In your copy, reproduce the entries exactly as they are, minus the images.

(GIVEN DATA begins)

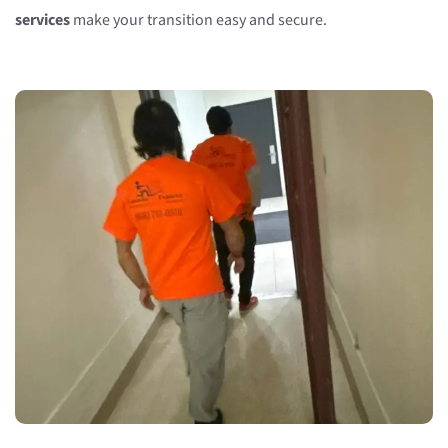
services
make your transition easy and secure.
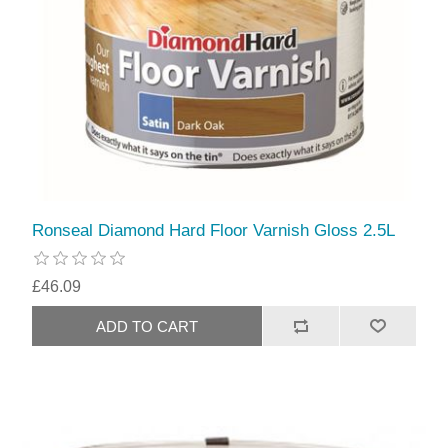
Ronseal Diamond Hard Floor Varnish Gloss 2.5L
£46.09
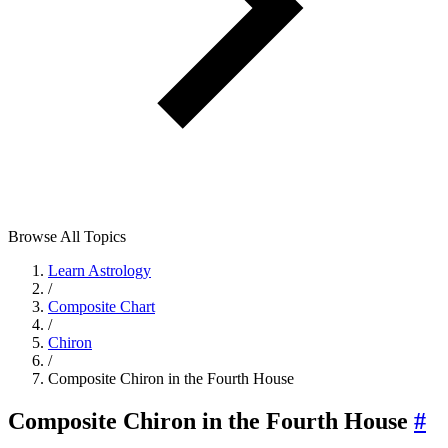
Browse All Topics
Learn Astrology
/
Composite Chart
/
Chiron
/
Composite Chiron in the Fourth House
Composite Chiron in the Fourth House
#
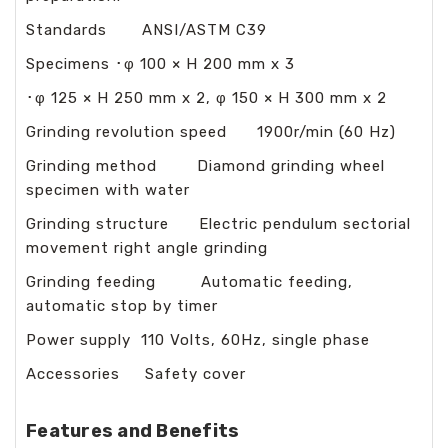
Standards ANSI/ASTM C39
Specimens ･φ 100 × H 200 mm x 3
･φ 125 × H 250 mm x 2, φ 150 × H 300 mm x 2
Grinding revolution speed 1900r/min (60 Hz)
Grinding method Diamond grinding wheel
specimen with water
Grinding structure Electric pendulum sectorial
movement right angle grinding
Grinding feeding Automatic feeding,
automatic stop by timer
Power supply 110 Volts, 60Hz, single phase
Accessories Safety cover
Features and Benefits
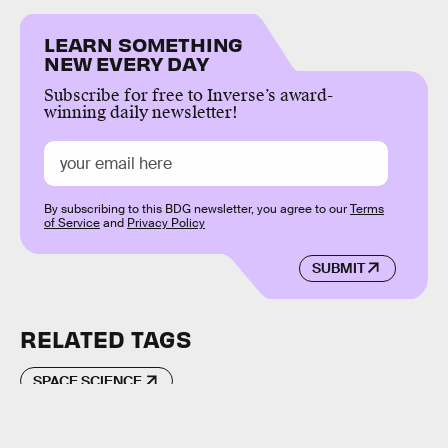
LEARN SOMETHING
NEW EVERY DAY
Subscribe for free to Inverse’s award-
winning daily newsletter!
By subscribing to this BDG newsletter, you agree to our
Terms
of Service
and
Privacy Policy
SUBMIT
RELATED TAGS
SPACE SCIENCE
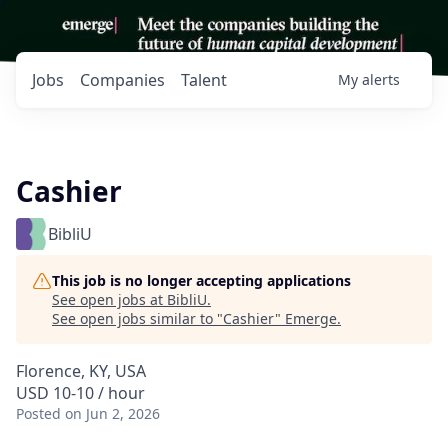
Jobs
Companies
Talent
My
alerts
Cashier
BibliU
This job is no longer accepting applications
See open jobs at
BibliU
.
See open jobs similar to "
Cashier
"
Emerge
.
Florence, KY, USA
USD 10-10 / hour
Posted
on Jun 2, 2026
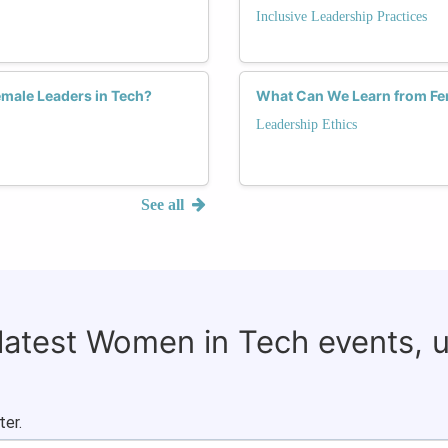
Inclusive Leadership Practices
emale Leaders in Tech?
What Can We Learn from Fem
Leadership Ethics
See all
 latest Women in Tech events, 
ter.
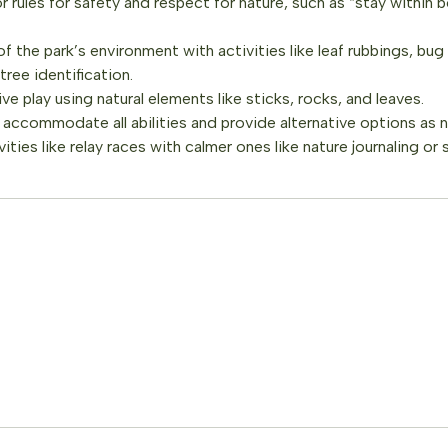
 rules for safety and respect for nature, such as “stay within 
 the park’s environment with activities like leaf rubbings, bug
tree identification.
e play using natural elements like sticks, rocks, and leaves.
s accommodate all abilities and provide alternative options as
ities like relay races with calmer ones like nature journaling or 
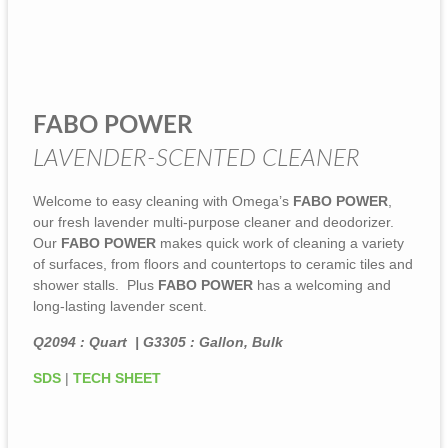
FABO POWER
LAVENDER-SCENTED CLEANER
Welcome to easy cleaning with Omega’s
FABO POWER
,
our fresh lavender multi-purpose cleaner and deodorizer.
Our
FABO POWER
makes quick work of cleaning a variety
of surfaces, from floors and countertops to ceramic tiles and
shower stalls. Plus
FABO POWER
has a welcoming and
long-lasting lavender scent.
Q2094 : Quart | G3305 : Gallon, Bulk
SDS
|
TECH SHEET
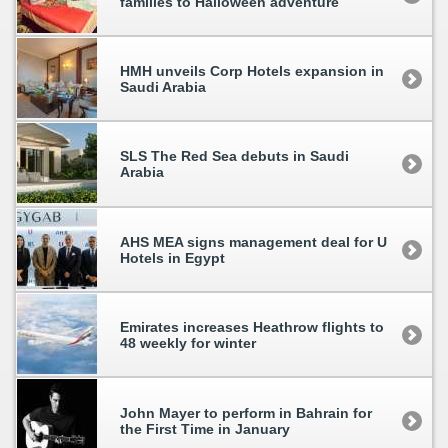
families to Halloween adventure
HMH unveils Corp Hotels expansion in
Saudi Arabia
SLS The Red Sea debuts in Saudi
Arabia
AHS MEA signs management deal for U
Hotels in Egypt
Emirates increases Heathrow flights to
48 weekly for winter
John Mayer to perform in Bahrain for
the First Time in January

(GIVEN DATA ends)

→ **EXERCISE ANSWER**:
services
make your transition easy and secure.
Ronseal Diamond Hard Floor Varnish Gloss 2.5L
£46.09
Browse All Topics
Learn Astrology
/
Composite Chart
/
Chiron
/
Composite Chiron in the Fourth House
Composite Chiron in the Fourth House
#
Standards ANSI/ASTM C39
Specimens ･φ 100 × H 200 mm x 3
･φ 125 × H 250 mm x 2, φ 150 × H 300 mm x 2
Grinding revolution speed 1900r/min (60 Hz)
Grinding method Diamond grinding wheel
specimen with water
Grinding structure Electric pendulum sectorial
movement right angle grinding
Grinding feeding Automatic feeding,
automatic stop by timer
Power supply 110 Volts, 60Hz, single phase
Accessories Safety cover
Features and Benefits
LEARN SOMETHING
NEW EVERY DAY
Subscribe for free to Inverse’s award-
winning daily newsletter!
By subscribing to this BDG newsletter, you agree to our
Terms
of Service
and
Privacy Policy
SUBMIT
RELATED TAGS
SPACE SCIENCE
Jobs
Companies
Talent
My
alerts
Cashier
BibliU
This job is no longer accepting applications
See open jobs at
BibliU
.
See open jobs similar to "
Cashier
"
Emerge
.
Florence, KY, USA
USD 10-10 / hour
Posted
on Jun 2, 2026
Inclusive Leadership Practices
emale Leaders in Tech?
What Can We Learn from Fem
Leadership Ethics
See all
 latest Women in Tech events, 
ter.
 rules for safety and respect for nature, such as “stay within 
 the park’s environment with activities like leaf rubbings, bug
tree identification.
e play using natural elements like sticks, rocks, and leaves.
s accommodate all abilities and provide alternative options as
ities like relay races with calmer ones like nature journaling or 
FABO POWER
LAVENDER-SCENTED CLEANER
Welcome to easy cleaning with Omega’s
FABO POWER
,
our fresh lavender multi-purpose cleaner and deodorizer.
Our
FABO POWER
makes quick work of cleaning a variety
of surfaces, from floors and countertops to ceramic tiles and
shower stalls. Plus
FABO POWER
has a welcoming and
long-lasting lavender scent.
Q2094 : Quart | G3305 : Gallon, Bulk
SDS
|
TECH SHEET
families to Halloween adventure
HMH unveils Corp Hotels expansion in
Saudi Arabia
SLS The Red Sea debuts in Saudi
Arabia
AHS MEA signs management deal for U
Hotels in Egypt
Emirates increases Heathrow flights to
48 weekly for winter
John Mayer to perform in Bahrain for
the First Time in January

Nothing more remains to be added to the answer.